ASSIGNED TASK:
Take the records below from their first line to the line with "Structures marked on", and restate those lines word for word.

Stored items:
*****

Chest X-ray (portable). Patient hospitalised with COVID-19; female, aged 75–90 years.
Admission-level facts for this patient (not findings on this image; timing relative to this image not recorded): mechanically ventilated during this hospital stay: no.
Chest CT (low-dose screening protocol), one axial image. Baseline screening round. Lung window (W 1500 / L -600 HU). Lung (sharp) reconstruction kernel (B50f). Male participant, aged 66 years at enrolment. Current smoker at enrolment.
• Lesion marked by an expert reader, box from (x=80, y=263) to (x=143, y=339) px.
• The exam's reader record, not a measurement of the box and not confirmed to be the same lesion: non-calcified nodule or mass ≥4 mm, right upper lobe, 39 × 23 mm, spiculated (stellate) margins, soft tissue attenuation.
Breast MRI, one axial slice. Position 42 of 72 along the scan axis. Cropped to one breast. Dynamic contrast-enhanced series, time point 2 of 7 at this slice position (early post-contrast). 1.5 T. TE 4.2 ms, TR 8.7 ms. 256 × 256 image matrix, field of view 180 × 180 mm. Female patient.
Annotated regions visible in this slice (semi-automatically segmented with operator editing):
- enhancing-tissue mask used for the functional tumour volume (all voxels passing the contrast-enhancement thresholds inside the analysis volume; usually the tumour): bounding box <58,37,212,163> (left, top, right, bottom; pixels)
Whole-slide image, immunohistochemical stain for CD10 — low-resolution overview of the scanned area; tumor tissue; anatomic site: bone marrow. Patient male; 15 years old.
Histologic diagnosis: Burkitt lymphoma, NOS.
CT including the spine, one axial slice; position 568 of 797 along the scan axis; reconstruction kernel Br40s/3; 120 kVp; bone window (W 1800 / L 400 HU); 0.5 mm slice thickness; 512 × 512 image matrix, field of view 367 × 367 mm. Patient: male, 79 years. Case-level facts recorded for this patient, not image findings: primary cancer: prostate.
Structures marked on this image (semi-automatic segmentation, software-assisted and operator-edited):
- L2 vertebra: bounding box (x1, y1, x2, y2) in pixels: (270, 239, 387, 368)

*****

TASK SOLUTION:
Chest X-ray (portable). Patient hospitalised with COVID-19; female, aged 75–90 years.
Admission-level facts for this patient (not findings on this image; timing relative to this image not recorded): mechanically ventilated during this hospital stay: no.
Chest CT (low-dose screening protocol), one axial image. Baseline screening round. Lung window (W 1500 / L -600 HU). Lung (sharp) reconstruction kernel (B50f). Male participant, aged 66 years at enrolment. Current smoker at enrolment.
• Lesion marked by an expert reader, box from (x=80, y=263) to (x=143, y=339) px.
• The exam's reader record, not a measurement of the box and not confirmed to be the same lesion: non-calcified nodule or mass ≥4 mm, right upper lobe, 39 × 23 mm, spiculated (stellate) margins, soft tissue attenuation.
Breast MRI, one axial slice. Position 42 of 72 along the scan axis. Cropped to one breast. Dynamic contrast-enhanced series, time point 2 of 7 at this slice position (early post-contrast). 1.5 T. TE 4.2 ms, TR 8.7 ms. 256 × 256 image matrix, field of view 180 × 180 mm. Female patient.
Annotated regions visible in this slice (semi-automatically segmented with operator editing):
- enhancing-tissue mask used for the functional tumour volume (all voxels passing the contrast-enhancement thresholds inside the analysis volume; usually the tumour): bounding box <58,37,212,163> (left, top, right, bottom; pixels)
Whole-slide image, immunohistochemical stain for CD10 — low-resolution overview of the scanned area; tumor tissue; anatomic site: bone marrow. Patient male; 15 years old.
Histologic diagnosis: Burkitt lymphoma, NOS.
CT including the spine, one axial slice; position 568 of 797 along the scan axis; reconstruction kernel Br40s/3; 120 kVp; bone window (W 1800 / L 400 HU); 0.5 mm slice thickness; 512 × 512 image matrix, field of view 367 × 367 mm. Patient: male, 79 years. Case-level facts recorded for this patient, not image findings: primary cancer: prostate.
Structures marked on this image (semi-automatic segmentation, software-assisted and operator-edited):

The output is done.